Managing for After-Tax Returns

Unlike institutional investors, most individual investors have to consider the effect of taxes on their investment returns.  At TIA, tax management is an essential component of investment management.  Tax management begins with reviewing the cost basis of the client’s existing portfolio, establishing a portfolio plan that seeks to reduce the realization of taxable gains, and continues as an everyday part of portfolio management.

TIA views your entire portfolio as a single entity, spanning your regular accounts, trusts, IRA rollovers, and other accounts. By design, TIA locates different types of assets in different accounts according to their tax characteristics. We position portfolios to utilize the tax advantages that qualified dividends and many bonds enjoy. And we seek to utilize an advantageous mix of capital losses and gains to minimize the taxes that you would ordinarily have to pay due to ordinary income and/or capital gains. TIA’s tax tactics are designed to complement the tax strategy that you and your tax advisors have created to benefit you.

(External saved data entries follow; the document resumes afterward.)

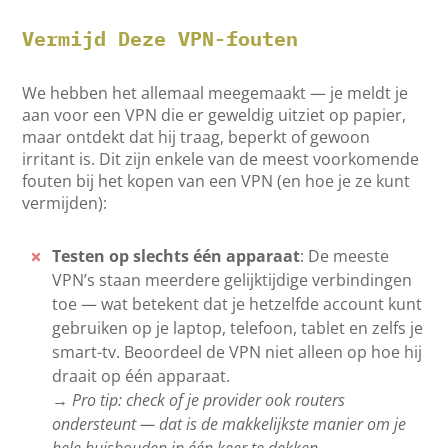
Vermijd Deze VPN-fouten
We hebben het allemaal meegemaakt — je meldt je
aan voor een VPN die er geweldig uitziet op papier,
maar ontdekt dat hij traag, beperkt of gewoon
irritant is. Dit zijn enkele van de meest voorkomende
fouten bij het kopen van een VPN (en hoe je ze kunt
vermijden):
Testen op slechts één apparaat
: De meeste
VPN’s staan meerdere gelijktijdige verbindingen
toe — wat betekent dat je hetzelfde account kunt
gebruiken op je laptop, telefoon, tablet en zelfs je
smart-tv. Beoordeel de VPN niet alleen op hoe hij
draait op één apparaat.
→ Pro tip: check of je provider ook routers
ondersteunt — dat is de makkelijkste manier om je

Tax considerations also come into play when TIA restructures a portfolio. The implementation plan includes a careful examination of your existing portfolio, including its unrealized gains and losses. We may sell a position that has unrealized losses and retain one with unrealized gains to minimize taxes while at the same time establishing your new portfolio. Unlike with many larger, more well-known traditional investment managers, you and your portfolio are not force fit into the highly-touted “ideal” portfolio that their remote expert has designed for the ideal client. TIA’s structured, quantitative approach to portfolio management creates far more flexibility and applies far more expertise to these individual choices than does a typical traditional program of separately managed accounts.